BCP Council And Our Dirty Rivers

 In Environment, Health, Mudeford Quay
The River Stour and Avon spill out into the sea through Bournemouth and Christchurch, two seaside resorts. It now appears that sea swimmers have to be warned off entering the water during heavy rainfall. The rivers are bringing down too much pollution. Nobody mentions the fact that the sea itself is none to happy with this situation. The dirty sediments lie on the seabed and damage sea life. BCP council and our dirty rivers is a growing issue.

Controlling the watershed

Situations like this are not unprecedented. In Zuri’s time in 2200 BC the tribe appear to have occupied the watershed. That is the entire area feeding water into the rivers. This gave them control of their most important resource; clean water. We, it appears, have to sit back whilst other tribes upriver, in Salisbury, Blandford Forum and such places, can do as they wish. Who cares what happens downstream? Every new house uses water and discharges waste which ends up in the river.

Farming

The farming situation struck me forcibly when I drove over the Avon Causeway surrounded by flooded water meadows. A herd of cows was restricted to a small, wet field, knee deep in mud. The mud and cow poo was washing away and would be down in the sea in no time. At least we could see that. The real threat is the trailer loads of fertiliser and herbicides dumped on the fields adjacent to the river. These seep inexorably downstream, in themselves a stream of poison. The pollution might be worse because these rivers have so many water meadows.

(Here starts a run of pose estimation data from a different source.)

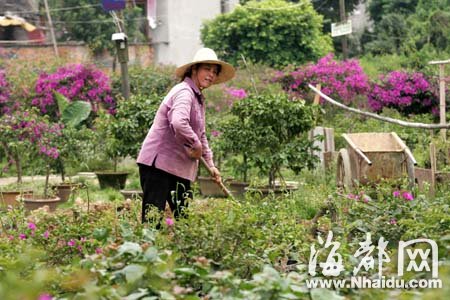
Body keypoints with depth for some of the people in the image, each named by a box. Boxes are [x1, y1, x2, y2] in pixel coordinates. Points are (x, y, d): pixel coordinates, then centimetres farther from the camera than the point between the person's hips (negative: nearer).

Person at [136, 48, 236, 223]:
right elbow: (179, 123, -32)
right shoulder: (184, 92, -13)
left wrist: (210, 164, 26)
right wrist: (196, 146, -19)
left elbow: (200, 134, 28)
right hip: (158, 163, -10)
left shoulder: (198, 98, 19)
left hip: (179, 167, 10)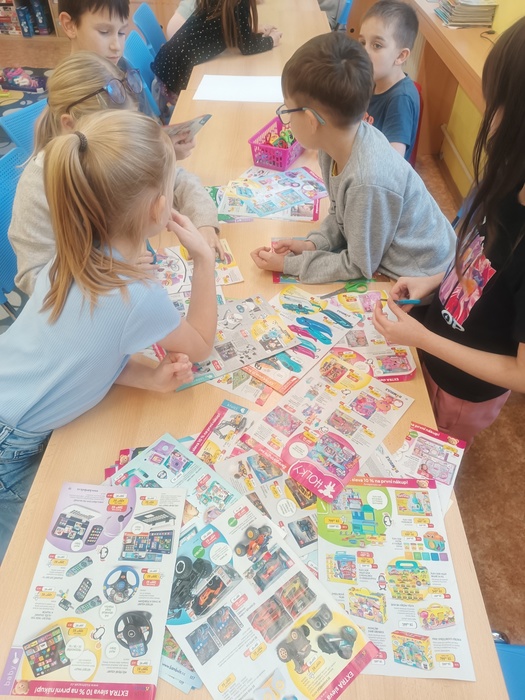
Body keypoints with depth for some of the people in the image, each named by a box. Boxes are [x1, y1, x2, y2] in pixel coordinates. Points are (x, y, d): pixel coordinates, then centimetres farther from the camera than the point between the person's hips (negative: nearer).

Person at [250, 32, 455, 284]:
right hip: (377, 249, 6)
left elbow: (359, 267, -20)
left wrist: (289, 264, -17)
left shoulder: (367, 181, -32)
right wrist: (313, 243, -10)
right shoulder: (340, 139, -12)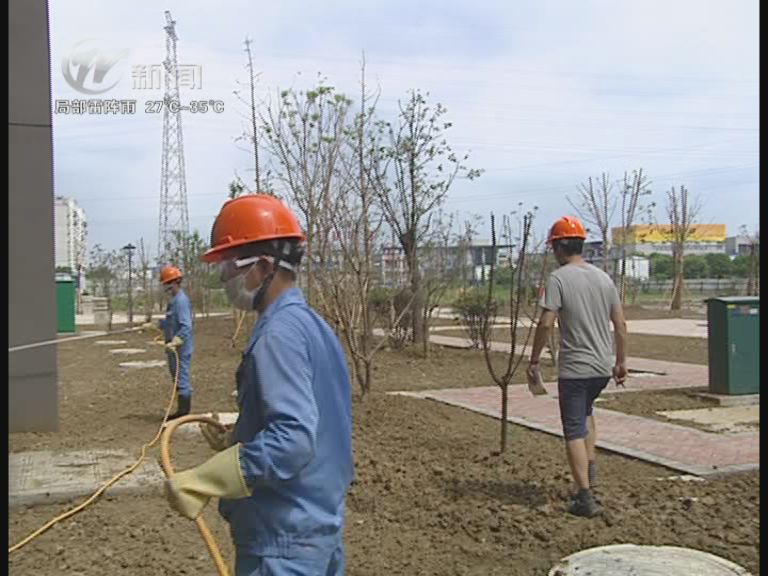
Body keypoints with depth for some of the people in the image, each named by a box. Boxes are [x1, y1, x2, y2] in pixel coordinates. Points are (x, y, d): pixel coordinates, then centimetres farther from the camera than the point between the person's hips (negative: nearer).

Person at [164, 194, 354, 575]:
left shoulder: (279, 333, -21)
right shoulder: (311, 324, 8)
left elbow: (292, 439, -30)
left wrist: (199, 483, -25)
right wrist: (237, 436, 14)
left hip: (284, 542, -9)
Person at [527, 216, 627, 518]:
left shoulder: (559, 278, -11)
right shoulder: (604, 277, 8)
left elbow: (546, 324, -17)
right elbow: (620, 325, 9)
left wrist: (534, 361, -8)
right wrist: (621, 361, 18)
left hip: (574, 368, -6)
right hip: (603, 367, 6)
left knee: (574, 431, 1)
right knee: (585, 411, 31)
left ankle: (586, 498, 1)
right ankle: (590, 468, 25)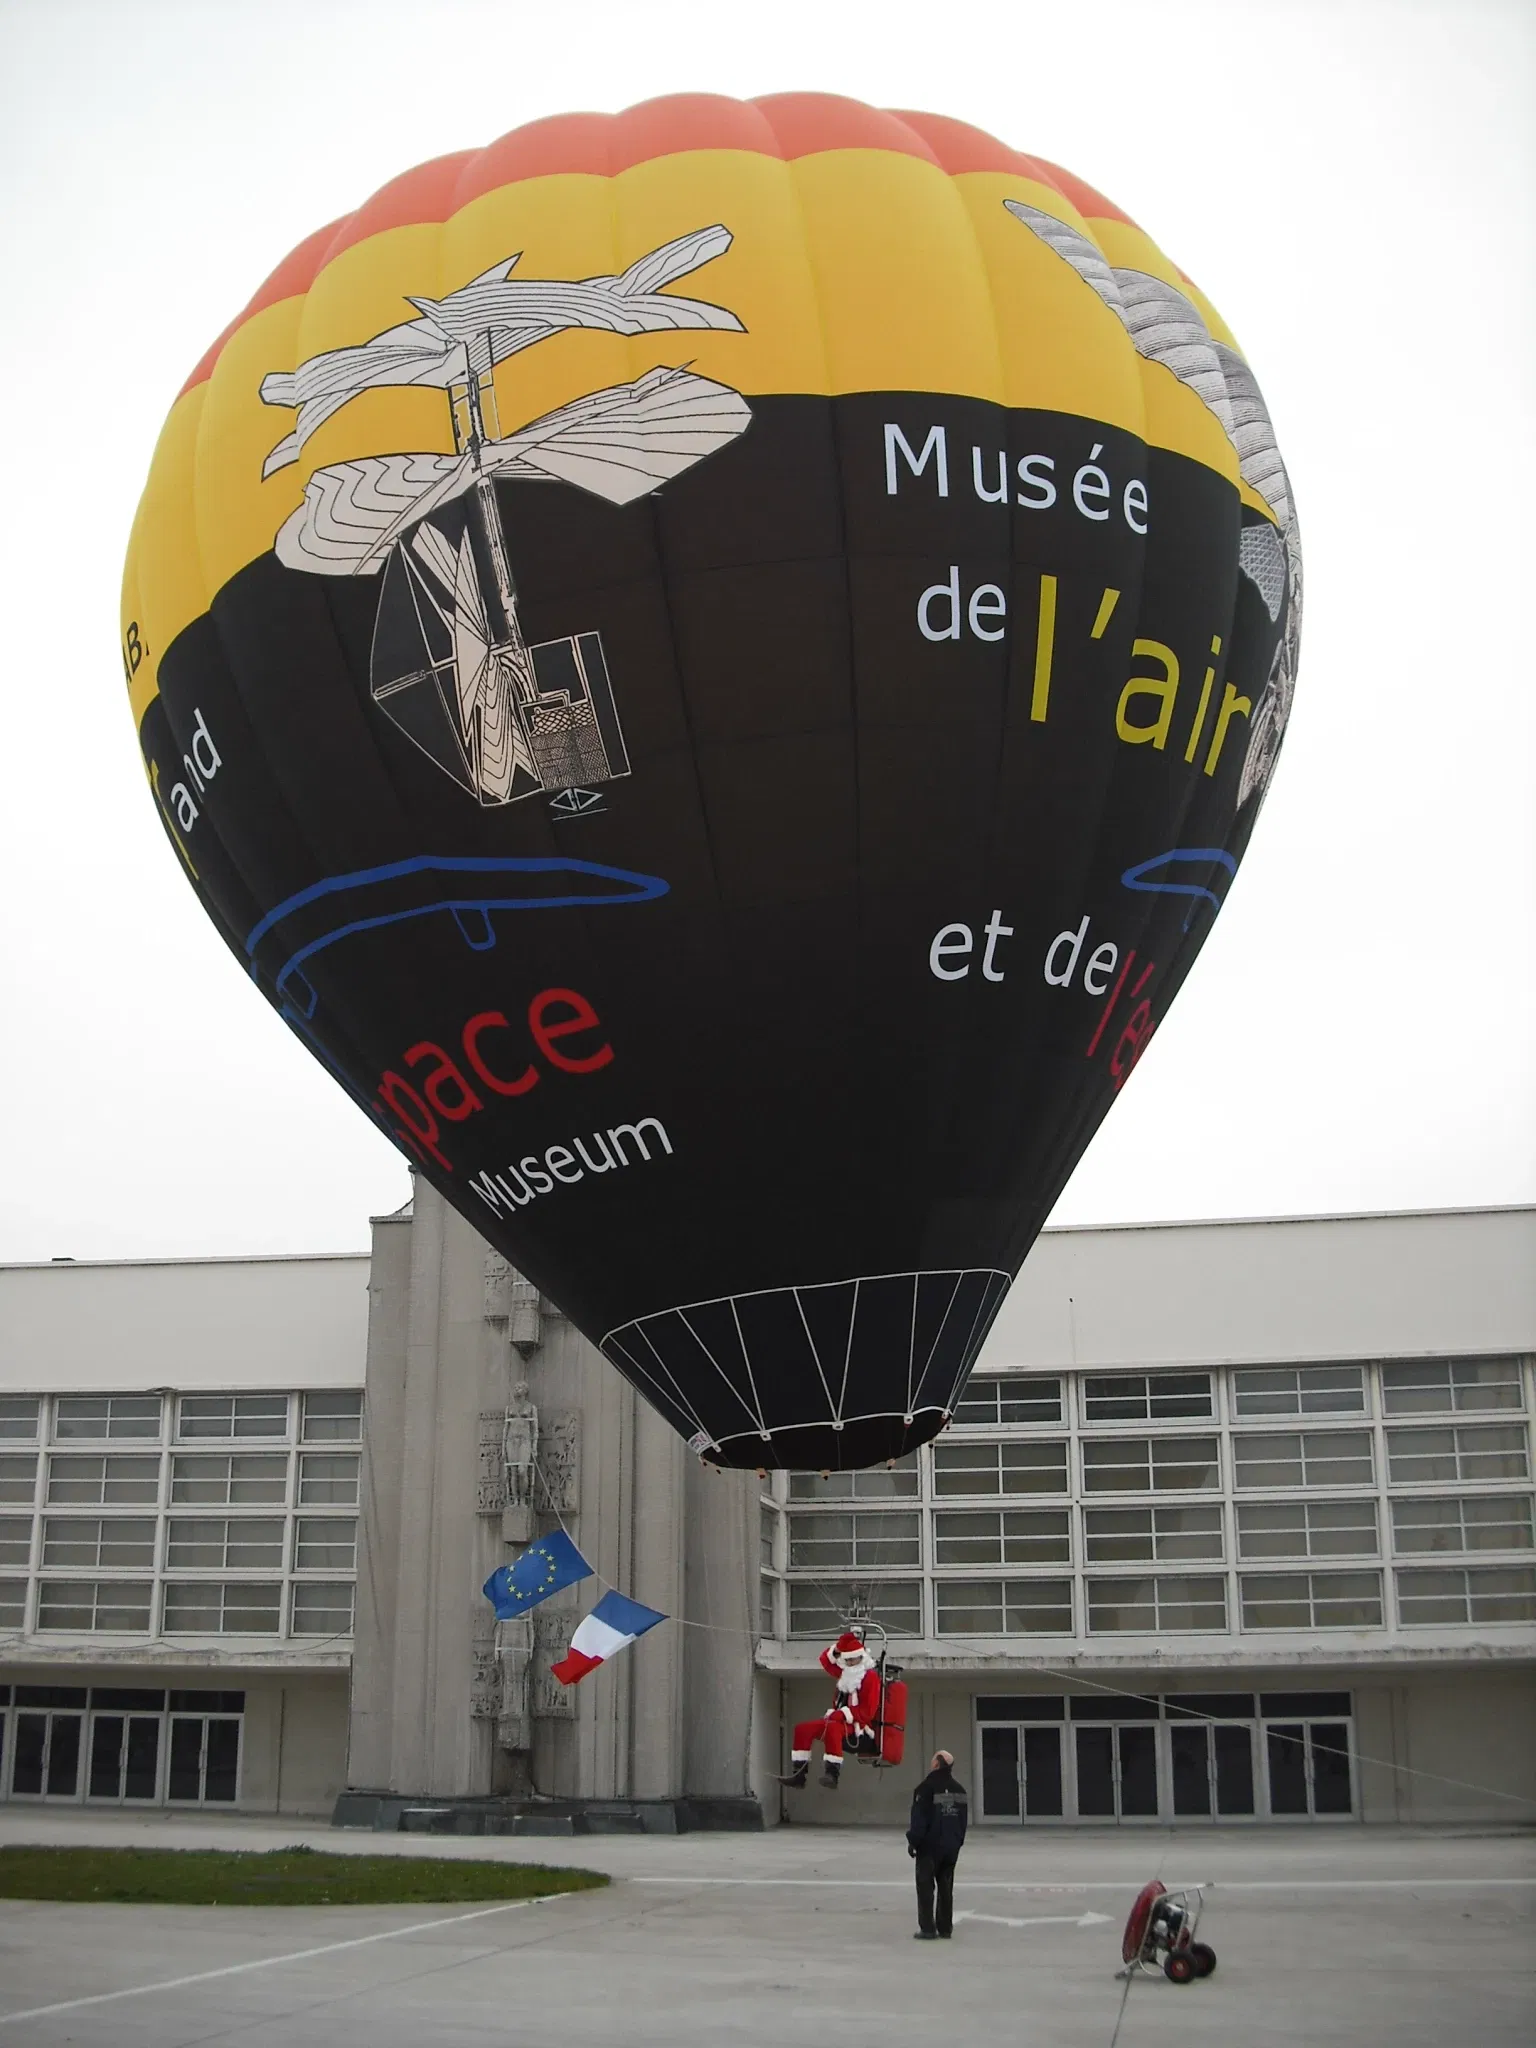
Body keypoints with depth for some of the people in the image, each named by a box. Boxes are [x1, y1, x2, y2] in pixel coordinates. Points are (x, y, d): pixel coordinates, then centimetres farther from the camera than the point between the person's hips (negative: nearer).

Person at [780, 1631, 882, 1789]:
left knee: (832, 1728, -39)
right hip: (840, 1722, 9)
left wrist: (839, 1715, -22)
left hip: (861, 1730, -9)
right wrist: (839, 1646, 5)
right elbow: (826, 1660, 24)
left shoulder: (870, 1677, -11)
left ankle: (832, 1774, -46)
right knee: (802, 1728, 0)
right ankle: (799, 1774, -7)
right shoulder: (846, 1673, 15)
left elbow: (867, 1712, -17)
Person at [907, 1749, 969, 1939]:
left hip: (930, 1845, -6)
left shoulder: (927, 1788, -15)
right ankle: (945, 1928, 14)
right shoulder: (959, 1789, 8)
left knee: (925, 1885, 0)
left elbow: (919, 1819, -16)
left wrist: (913, 1841, -7)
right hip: (952, 1846, 6)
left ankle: (927, 1929, -4)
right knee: (946, 1886, 13)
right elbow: (964, 1819, 13)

BCP Council and our dirty rivers

Few rivers in Britain can be compared to the Stour and Avon. They flow through flat riverside fields. The OS maps record these as water meadows, a very rare accolade. These fields of silt, a free draining soil are unlike the water retaining clays and loams surrounding most British rivers. Anything applied by farmers onto the water meadows is fairly immediately into the water. To avoid loss of soil, the water meadows should not even be ploughed. Neither should they have any artificial fertilisers or chemicals added to them. Consequently, what goes on a water meadow is ultimately dumped in Christchurch Bay. Can BCP improve this situation when the offenders are mostly outside our area?